#### [Task to complete]
Repeat the lines below word for word, leaving out the pictures.

** Material to process follows **

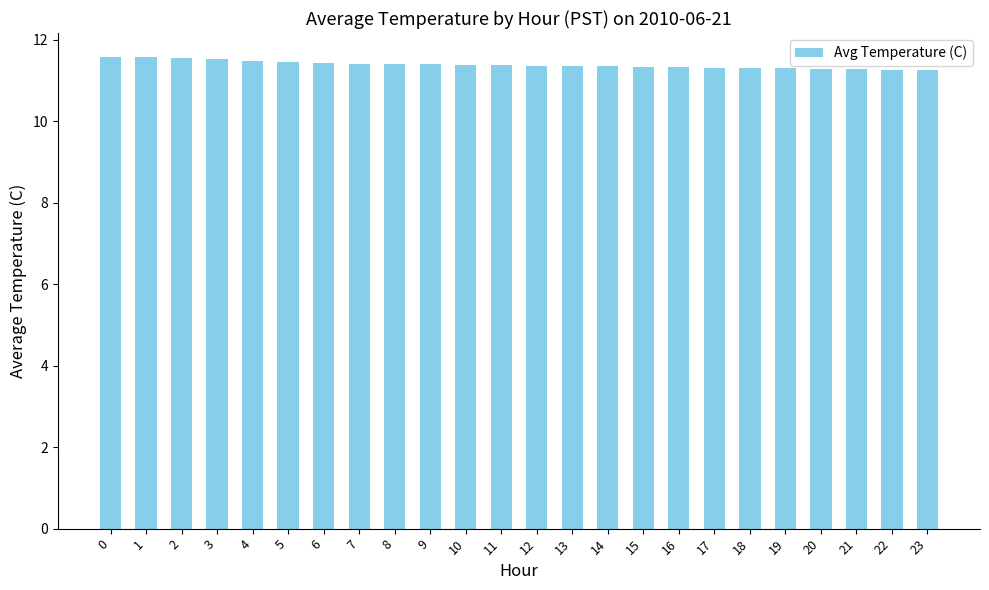

What is the value of the 2nd bar from the left?

11.6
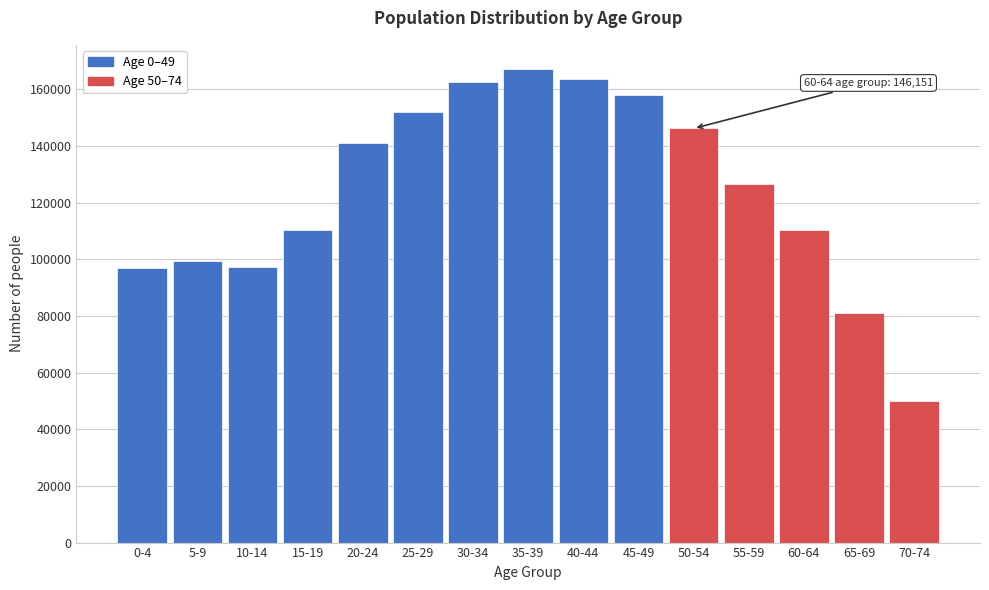

Which label corresponds to the largest value in the chart?

35-39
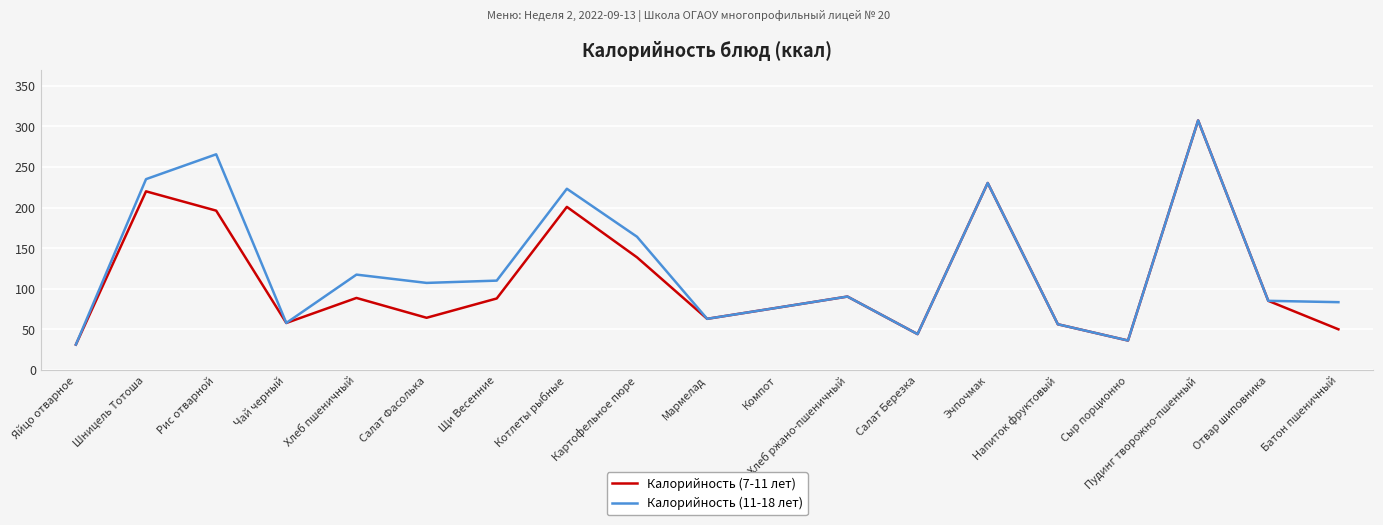

What are all the series names shown in the legend?

Калорийность (7-11 лет), Калорийность (11-18 лет)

** End of Material to process **

#### [Output of the task]
What is the value of the 2nd bar from the left?

11.6

Which label corresponds to the largest value in the chart?

35-39

What are all the series names shown in the legend?

Калорийность (7-11 лет), Калорийность (11-18 лет)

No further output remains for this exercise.